_ACTION ITEM_. Each record should be returned exactly as it is written.

----- DATA FOR THIS EXERCISE

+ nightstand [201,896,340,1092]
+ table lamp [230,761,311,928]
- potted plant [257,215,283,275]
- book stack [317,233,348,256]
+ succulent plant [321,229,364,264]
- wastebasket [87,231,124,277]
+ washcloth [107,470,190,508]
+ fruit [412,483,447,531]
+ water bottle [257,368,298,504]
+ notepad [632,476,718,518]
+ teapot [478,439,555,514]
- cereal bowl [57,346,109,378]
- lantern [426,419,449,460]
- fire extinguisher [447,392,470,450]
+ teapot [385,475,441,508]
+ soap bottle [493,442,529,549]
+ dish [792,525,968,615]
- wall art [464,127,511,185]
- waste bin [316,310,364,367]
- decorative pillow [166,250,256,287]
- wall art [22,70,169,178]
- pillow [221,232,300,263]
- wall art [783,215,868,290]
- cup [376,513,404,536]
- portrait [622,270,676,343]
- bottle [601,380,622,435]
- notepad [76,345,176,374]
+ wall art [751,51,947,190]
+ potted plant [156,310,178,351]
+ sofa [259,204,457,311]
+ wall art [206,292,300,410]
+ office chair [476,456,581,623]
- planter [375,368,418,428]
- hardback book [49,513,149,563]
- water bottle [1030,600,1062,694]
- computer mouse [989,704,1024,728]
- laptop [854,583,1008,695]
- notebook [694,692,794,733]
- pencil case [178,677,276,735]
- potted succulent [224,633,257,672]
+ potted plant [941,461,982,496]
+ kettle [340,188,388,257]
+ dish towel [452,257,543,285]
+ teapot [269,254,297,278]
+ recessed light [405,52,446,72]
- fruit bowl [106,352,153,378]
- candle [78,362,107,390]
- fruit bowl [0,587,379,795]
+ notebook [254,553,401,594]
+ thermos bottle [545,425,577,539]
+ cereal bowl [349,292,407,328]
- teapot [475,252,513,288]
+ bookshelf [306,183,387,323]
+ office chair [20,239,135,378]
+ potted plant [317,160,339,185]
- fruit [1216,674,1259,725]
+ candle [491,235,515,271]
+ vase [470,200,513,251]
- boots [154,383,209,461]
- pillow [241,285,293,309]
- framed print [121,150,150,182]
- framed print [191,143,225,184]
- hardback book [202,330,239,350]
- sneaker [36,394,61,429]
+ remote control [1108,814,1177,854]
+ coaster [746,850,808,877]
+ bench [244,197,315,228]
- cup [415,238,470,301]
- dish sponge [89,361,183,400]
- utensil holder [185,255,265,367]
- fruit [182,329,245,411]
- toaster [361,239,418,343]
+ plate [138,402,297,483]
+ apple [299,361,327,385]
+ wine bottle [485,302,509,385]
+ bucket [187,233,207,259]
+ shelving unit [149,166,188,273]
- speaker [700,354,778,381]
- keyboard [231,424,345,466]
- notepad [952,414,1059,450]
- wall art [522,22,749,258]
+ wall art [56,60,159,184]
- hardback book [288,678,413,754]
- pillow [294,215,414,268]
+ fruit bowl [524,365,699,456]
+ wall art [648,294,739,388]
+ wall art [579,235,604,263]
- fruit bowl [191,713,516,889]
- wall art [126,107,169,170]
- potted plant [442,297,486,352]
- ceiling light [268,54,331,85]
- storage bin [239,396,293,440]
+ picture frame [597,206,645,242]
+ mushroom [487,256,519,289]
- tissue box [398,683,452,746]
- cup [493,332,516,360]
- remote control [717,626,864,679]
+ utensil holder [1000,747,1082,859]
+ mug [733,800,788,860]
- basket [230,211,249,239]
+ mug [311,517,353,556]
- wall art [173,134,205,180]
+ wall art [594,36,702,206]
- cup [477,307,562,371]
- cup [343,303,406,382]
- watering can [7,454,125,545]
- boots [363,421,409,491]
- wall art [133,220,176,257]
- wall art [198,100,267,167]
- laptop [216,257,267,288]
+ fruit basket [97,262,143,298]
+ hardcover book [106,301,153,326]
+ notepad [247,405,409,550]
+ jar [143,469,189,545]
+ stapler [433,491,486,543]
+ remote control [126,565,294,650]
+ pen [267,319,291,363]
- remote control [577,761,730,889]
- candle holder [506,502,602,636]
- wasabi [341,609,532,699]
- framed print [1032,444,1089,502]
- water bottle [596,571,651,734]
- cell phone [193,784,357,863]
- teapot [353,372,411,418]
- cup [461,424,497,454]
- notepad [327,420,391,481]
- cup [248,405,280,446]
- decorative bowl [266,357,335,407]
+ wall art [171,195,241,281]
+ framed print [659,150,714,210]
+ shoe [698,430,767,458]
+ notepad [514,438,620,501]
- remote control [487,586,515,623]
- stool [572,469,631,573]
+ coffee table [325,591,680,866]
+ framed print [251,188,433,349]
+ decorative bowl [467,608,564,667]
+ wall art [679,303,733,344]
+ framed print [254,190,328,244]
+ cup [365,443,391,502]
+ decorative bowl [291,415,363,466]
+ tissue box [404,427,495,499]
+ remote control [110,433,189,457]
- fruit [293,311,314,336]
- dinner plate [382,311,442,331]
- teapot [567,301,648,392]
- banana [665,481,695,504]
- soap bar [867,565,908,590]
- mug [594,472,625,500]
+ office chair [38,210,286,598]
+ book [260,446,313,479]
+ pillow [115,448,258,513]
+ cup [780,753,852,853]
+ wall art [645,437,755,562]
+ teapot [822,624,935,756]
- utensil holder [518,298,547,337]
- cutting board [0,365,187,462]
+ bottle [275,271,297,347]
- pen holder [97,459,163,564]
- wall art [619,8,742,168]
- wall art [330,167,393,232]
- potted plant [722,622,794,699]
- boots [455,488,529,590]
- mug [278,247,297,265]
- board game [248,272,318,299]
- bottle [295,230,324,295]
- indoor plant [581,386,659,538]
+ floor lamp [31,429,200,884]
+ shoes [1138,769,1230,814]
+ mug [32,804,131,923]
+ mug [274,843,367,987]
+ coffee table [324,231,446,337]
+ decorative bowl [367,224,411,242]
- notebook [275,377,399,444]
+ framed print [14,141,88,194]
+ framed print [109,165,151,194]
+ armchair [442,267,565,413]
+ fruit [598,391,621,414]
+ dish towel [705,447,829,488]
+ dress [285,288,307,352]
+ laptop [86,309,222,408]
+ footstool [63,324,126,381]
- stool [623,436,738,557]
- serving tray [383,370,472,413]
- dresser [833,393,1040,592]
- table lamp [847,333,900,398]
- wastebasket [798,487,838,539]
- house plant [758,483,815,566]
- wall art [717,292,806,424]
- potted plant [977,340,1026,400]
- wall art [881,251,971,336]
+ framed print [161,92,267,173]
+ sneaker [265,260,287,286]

----------

_ANSWER BELOW_.
+ nightstand [201,896,340,1092]
+ table lamp [230,761,311,928]
- potted plant [257,215,283,275]
- book stack [317,233,348,256]
+ succulent plant [321,229,364,264]
- wastebasket [87,231,124,277]
+ washcloth [107,470,190,508]
+ fruit [412,483,447,531]
+ water bottle [257,368,298,504]
+ notepad [632,476,718,518]
+ teapot [478,439,555,514]
- cereal bowl [57,346,109,378]
- lantern [426,419,449,460]
- fire extinguisher [447,392,470,450]
+ teapot [385,475,441,508]
+ soap bottle [493,442,529,549]
+ dish [792,525,968,615]
- wall art [464,127,511,185]
- waste bin [316,310,364,367]
- decorative pillow [166,250,256,287]
- wall art [22,70,169,178]
- pillow [221,232,300,263]
- wall art [783,215,868,290]
- cup [376,513,404,536]
- portrait [622,270,676,343]
- bottle [601,380,622,435]
- notepad [76,345,176,374]
+ wall art [751,51,947,190]
+ potted plant [156,310,178,351]
+ sofa [259,204,457,311]
+ wall art [206,292,300,410]
+ office chair [476,456,581,623]
- planter [375,368,418,428]
- hardback book [49,513,149,563]
- water bottle [1030,600,1062,694]
- computer mouse [989,704,1024,728]
- laptop [854,583,1008,695]
- notebook [694,692,794,733]
- pencil case [178,677,276,735]
- potted succulent [224,633,257,672]
+ potted plant [941,461,982,496]
+ kettle [340,188,388,257]
+ dish towel [452,257,543,285]
+ teapot [269,254,297,278]
+ recessed light [405,52,446,72]
- fruit bowl [106,352,153,378]
- candle [78,362,107,390]
- fruit bowl [0,587,379,795]
+ notebook [254,553,401,594]
+ thermos bottle [545,425,577,539]
+ cereal bowl [349,292,407,328]
- teapot [475,252,513,288]
+ bookshelf [306,183,387,323]
+ office chair [20,239,135,378]
+ potted plant [317,160,339,185]
- fruit [1216,674,1259,725]
+ candle [491,235,515,271]
+ vase [470,200,513,251]
- boots [154,383,209,461]
- pillow [241,285,293,309]
- framed print [121,150,150,182]
- framed print [191,143,225,184]
- hardback book [202,330,239,350]
- sneaker [36,394,61,429]
+ remote control [1108,814,1177,854]
+ coaster [746,850,808,877]
+ bench [244,197,315,228]
- cup [415,238,470,301]
- dish sponge [89,361,183,400]
- utensil holder [185,255,265,367]
- fruit [182,329,245,411]
- toaster [361,239,418,343]
+ plate [138,402,297,483]
+ apple [299,361,327,385]
+ wine bottle [485,302,509,385]
+ bucket [187,233,207,259]
+ shelving unit [149,166,188,273]
- speaker [700,354,778,381]
- keyboard [231,424,345,466]
- notepad [952,414,1059,450]
- wall art [522,22,749,258]
+ wall art [56,60,159,184]
- hardback book [288,678,413,754]
- pillow [294,215,414,268]
+ fruit bowl [524,365,699,456]
+ wall art [648,294,739,388]
+ wall art [579,235,604,263]
- fruit bowl [191,713,516,889]
- wall art [126,107,169,170]
- potted plant [442,297,486,352]
- ceiling light [268,54,331,85]
- storage bin [239,396,293,440]
+ picture frame [597,206,645,242]
+ mushroom [487,256,519,289]
- tissue box [398,683,452,746]
- cup [493,332,516,360]
- remote control [717,626,864,679]
+ utensil holder [1000,747,1082,859]
+ mug [733,800,788,860]
- basket [230,211,249,239]
+ mug [311,517,353,556]
- wall art [173,134,205,180]
+ wall art [594,36,702,206]
- cup [477,307,562,371]
- cup [343,303,406,382]
- watering can [7,454,125,545]
- boots [363,421,409,491]
- wall art [133,220,176,257]
- wall art [198,100,267,167]
- laptop [216,257,267,288]
+ fruit basket [97,262,143,298]
+ hardcover book [106,301,153,326]
+ notepad [247,405,409,550]
+ jar [143,469,189,545]
+ stapler [433,491,486,543]
+ remote control [126,565,294,650]
+ pen [267,319,291,363]
- remote control [577,761,730,889]
- candle holder [506,502,602,636]
- wasabi [341,609,532,699]
- framed print [1032,444,1089,502]
- water bottle [596,571,651,734]
- cell phone [193,784,357,863]
- teapot [353,372,411,418]
- cup [461,424,497,454]
- notepad [327,420,391,481]
- cup [248,405,280,446]
- decorative bowl [266,357,335,407]
+ wall art [171,195,241,281]
+ framed print [659,150,714,210]
+ shoe [698,430,767,458]
+ notepad [514,438,620,501]
- remote control [487,586,515,623]
- stool [572,469,631,573]
+ coffee table [325,591,680,866]
+ framed print [251,188,433,349]
+ decorative bowl [467,608,564,667]
+ wall art [679,303,733,344]
+ framed print [254,190,328,244]
+ cup [365,443,391,502]
+ decorative bowl [291,415,363,466]
+ tissue box [404,427,495,499]
+ remote control [110,433,189,457]
- fruit [293,311,314,336]
- dinner plate [382,311,442,331]
- teapot [567,301,648,392]
- banana [665,481,695,504]
- soap bar [867,565,908,590]
- mug [594,472,625,500]
+ office chair [38,210,286,598]
+ book [260,446,313,479]
+ pillow [115,448,258,513]
+ cup [780,753,852,853]
+ wall art [645,437,755,562]
+ teapot [822,624,935,756]
- utensil holder [518,298,547,337]
- cutting board [0,365,187,462]
+ bottle [275,271,297,347]
- pen holder [97,459,163,564]
- wall art [619,8,742,168]
- wall art [330,167,393,232]
- potted plant [722,622,794,699]
- boots [455,488,529,590]
- mug [278,247,297,265]
- board game [248,272,318,299]
- bottle [295,230,324,295]
- indoor plant [581,386,659,538]
+ floor lamp [31,429,200,884]
+ shoes [1138,769,1230,814]
+ mug [32,804,131,923]
+ mug [274,843,367,987]
+ coffee table [324,231,446,337]
+ decorative bowl [367,224,411,242]
- notebook [275,377,399,444]
+ framed print [14,141,88,194]
+ framed print [109,165,151,194]
+ armchair [442,267,565,413]
+ fruit [598,391,621,414]
+ dish towel [705,447,829,488]
+ dress [285,288,307,352]
+ laptop [86,309,222,408]
+ footstool [63,324,126,381]
- stool [623,436,738,557]
- serving tray [383,370,472,413]
- dresser [833,393,1040,592]
- table lamp [847,333,900,398]
- wastebasket [798,487,838,539]
- house plant [758,483,815,566]
- wall art [717,292,806,424]
- potted plant [977,340,1026,400]
- wall art [881,251,971,336]
+ framed print [161,92,267,173]
+ sneaker [265,260,287,286]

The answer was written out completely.